# Stihl SH85 blower



## shark (Feb 18, 2008)

I have a hard starting stihl blower. I cleaned and rebuilt the carb. It has a zama carb on it. It has a primer on it to. I took the fuel cap off and pumped the primer, fuel came back to the tank. Is this correct or do I have the fuel lines turned around? Thanks Bruce


----------



## 30yearTech (Sep 14, 2006)

That is how it should work, the primer or purge simply circulates fuel from the tank, through the carburetor and returns it to the fuel tank.

:thumbsup:


----------



## shark (Feb 18, 2008)

*30 year tech*

When you pump the primer, shouldn't fuel spray in the throat of the carb?


----------



## geogrubb (Jul 28, 2006)

shark said:


> When you pump the primer, shouldn't fuel spray in the throat of the carb?


No, as 30yr stated, the primer on the cube carbs only circulates the fuel and makes it available in the carb, the suction from the engine does the rest. Have a good one. Geo


----------



## 30yearTech (Sep 14, 2006)

shark said:


> When you pump the primer, shouldn't fuel spray in the throat of the carb?

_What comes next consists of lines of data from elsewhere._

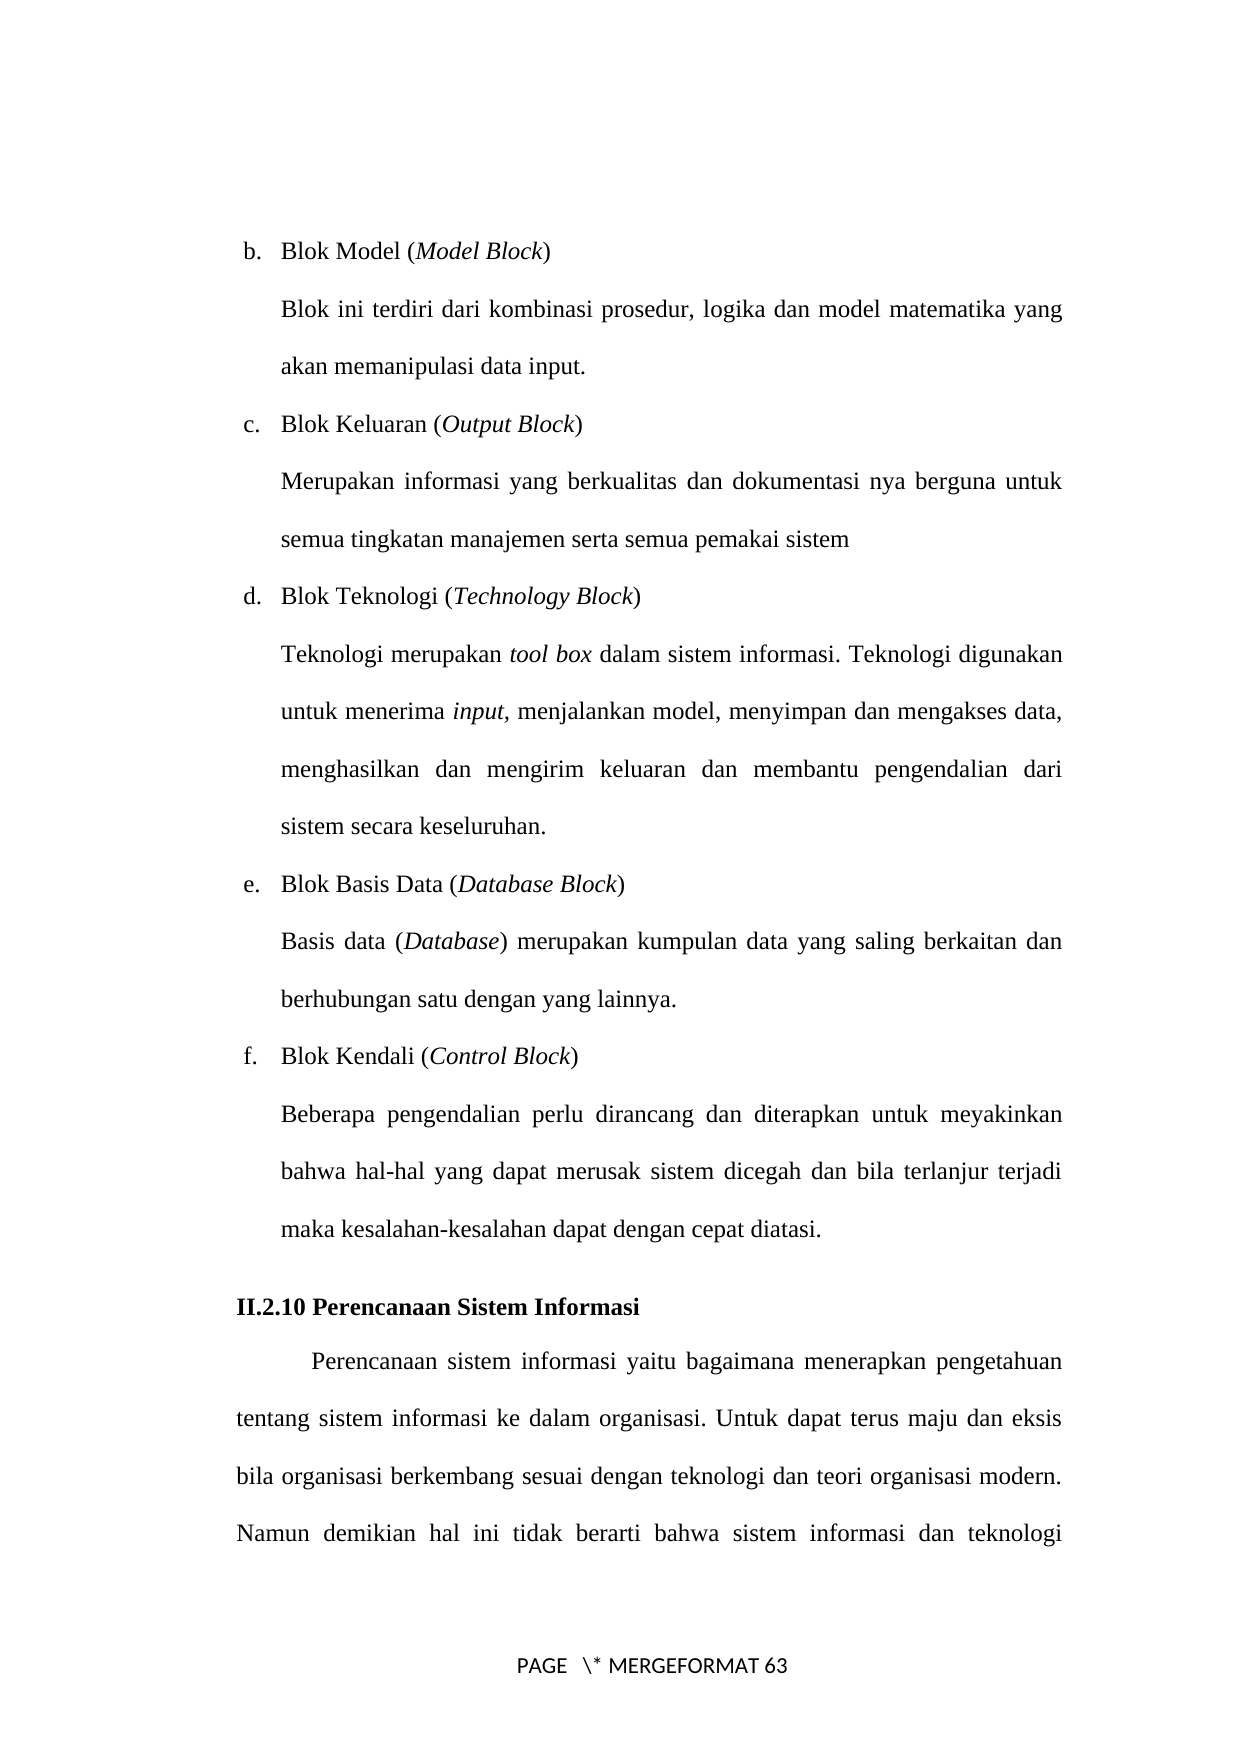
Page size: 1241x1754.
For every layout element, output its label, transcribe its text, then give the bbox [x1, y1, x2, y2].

list Blok Kendali (Control Block) [243, 1041, 1063, 1070]
list Blok Model (Model Block) [243, 236, 1063, 265]
text Perencanaan sistem informasi yaitu bagaimana menerapkan pengetahuan tentang sistem informasi ke dalam organisasi. Untuk dapat terus maju dan eksis bila organisasi berkembang sesuai dengan teknologi dan teori organisasi modern. Namun demikian hal ini tidak berarti bahwa sistem informasi dan teknologi informasi sebagai suatu hal yang kaku. Sistem informasi dapat dibentuk sesuai dengan kebutuhan organisasi. [236, 1346, 1063, 1547]
list Merupakan informasi yang berkualitas dan dokumentasi nya berguna untuk semua tingkatan manajemen serta semua pemakai sistem [281, 466, 1063, 552]
list Basis data (Database) merupakan kumpulan data yang saling berkaitan dan berhubungan satu dengan yang lainnya. [281, 926, 1063, 1012]
list Blok ini terdiri dari kombinasi prosedur, logika dan model matematika yang akan memanipulasi data input. [281, 294, 1063, 380]
list Blok Keluaran (Output Block) [243, 409, 1063, 437]
list Teknologi merupakan tool box dalam sistem informasi. Teknologi digunakan untuk menerima input, menjalankan model, menyimpan dan mengakses data, menghasilkan dan mengirim keluaran dan membantu pengendalian dari sistem secara keseluruhan. [281, 639, 1063, 840]
list Blok Teknologi (Technology Block) [243, 581, 1063, 610]
subtitle Perencanaan Sistem Informasi [236, 1292, 1063, 1321]
list Beberapa pengendalian perlu dirancang dan diterapkan untuk meyakinkan bahwa hal-hal yang dapat merusak sistem dicegah dan bila terlanjur terjadi maka kesalahan-kesalahan dapat dengan cepat diatasi. [281, 1099, 1063, 1242]
list Blok Basis Data (Database Block) [243, 869, 1063, 897]
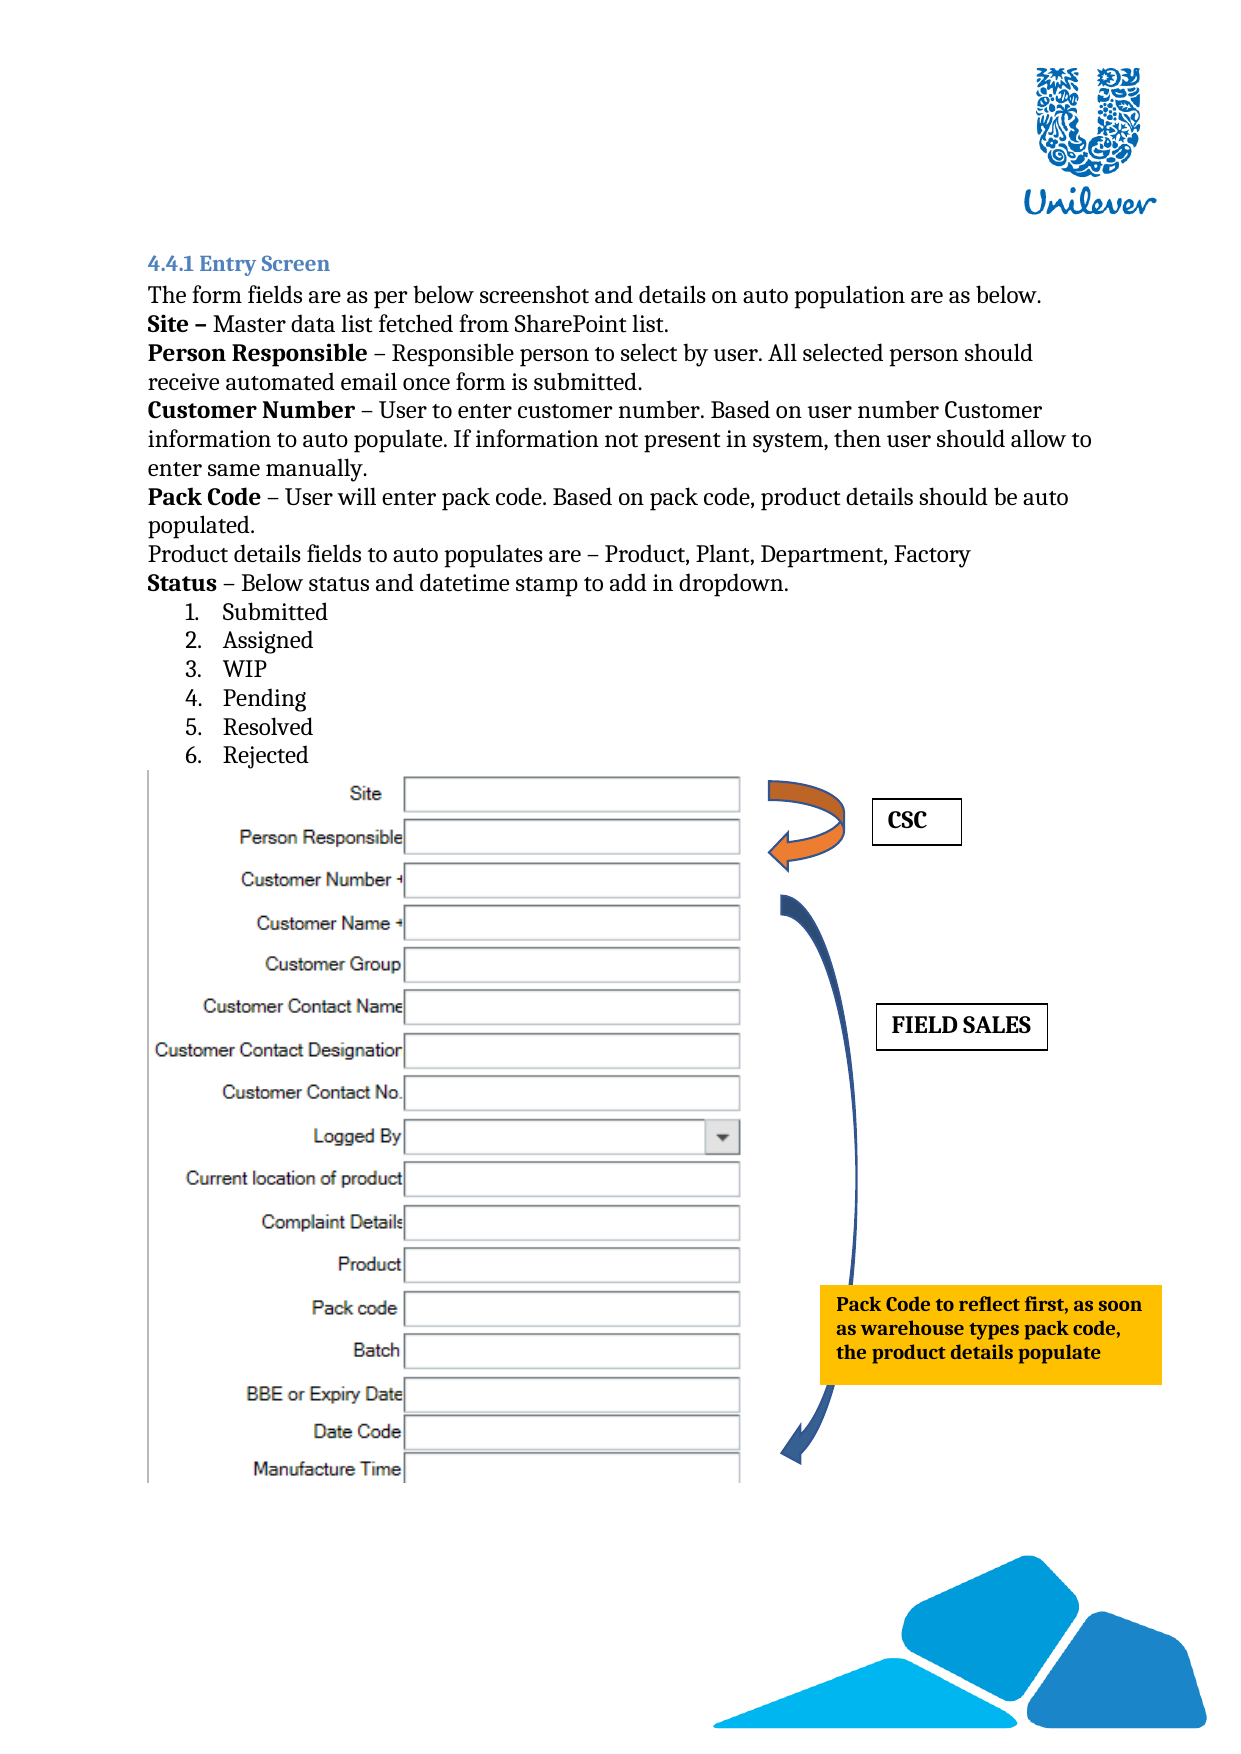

Technically it's only a primer in the sense that it primes the carburetor with fuel. It actually purges the air from the carburetor and fuel system and supplies it with fuel for reduced starting effort. It's not needed at all for the unit to be started and run, but reduces the amount of cranking on the engine to supply enough fuel to start the engine. It does not prime the engine with fuel.


----------



## rotti1968 (Apr 26, 2009)

Make sure your carburetor gaskets are good between the insulator and carb and intake (air box) and carburetor, you may have an air leak there . Also you said you rebuilt the carb.... Did you reset the needle valve to proper height ? Were any of the welch plugs loose inside the carburetor? If none of these are the issue I would suggest just replacing the carburetor. The latest carburetor for that unit is part #4229 120 0606.
Also hows your spark? It could be weak and causing the hard start issue.


----------



## shark (Feb 18, 2008)

Thanks guys for the suggestions and info. Ill dig into it again tonight. Ill let you know what I find. Bruce


----------



## shark (Feb 18, 2008)

Guys, I think I found the problem. I came home from work and tried it. Not even a pop. I put a new plug in and fired up on the third pull. When I repair a motor, I like to run it and tune it. Then leave it sit overnight. When I get home from work, I grab it and start it. If it fires up I let it go to the owner. If not I work on it til it does. Ill try this one again tomorrow. Thanks again guys!


----------



## shark (Feb 18, 2008)

Tried the blower yesterday, no go. Didnt even sputter. Back to the bench. Bruce


----------



## rotti1968 (Apr 26, 2009)

bad coil or coil wire


----------



## shark (Feb 18, 2008)

Coil and wire are new. Bruce


----------



## rotti1968 (Apr 26, 2009)

It is not uncommon to have a bad new coil. I have run in to this often. Also is the fly wheel key sheared? This could give you the same issue....


----------



## luckyvision (May 24, 2007)

pull the exhaust outlet tube 15 mm socket i believe. a clogged exhaust is very common on these.. if so burn the screen out with a torch or clean it with carb cleaner & a stiff brush.


----------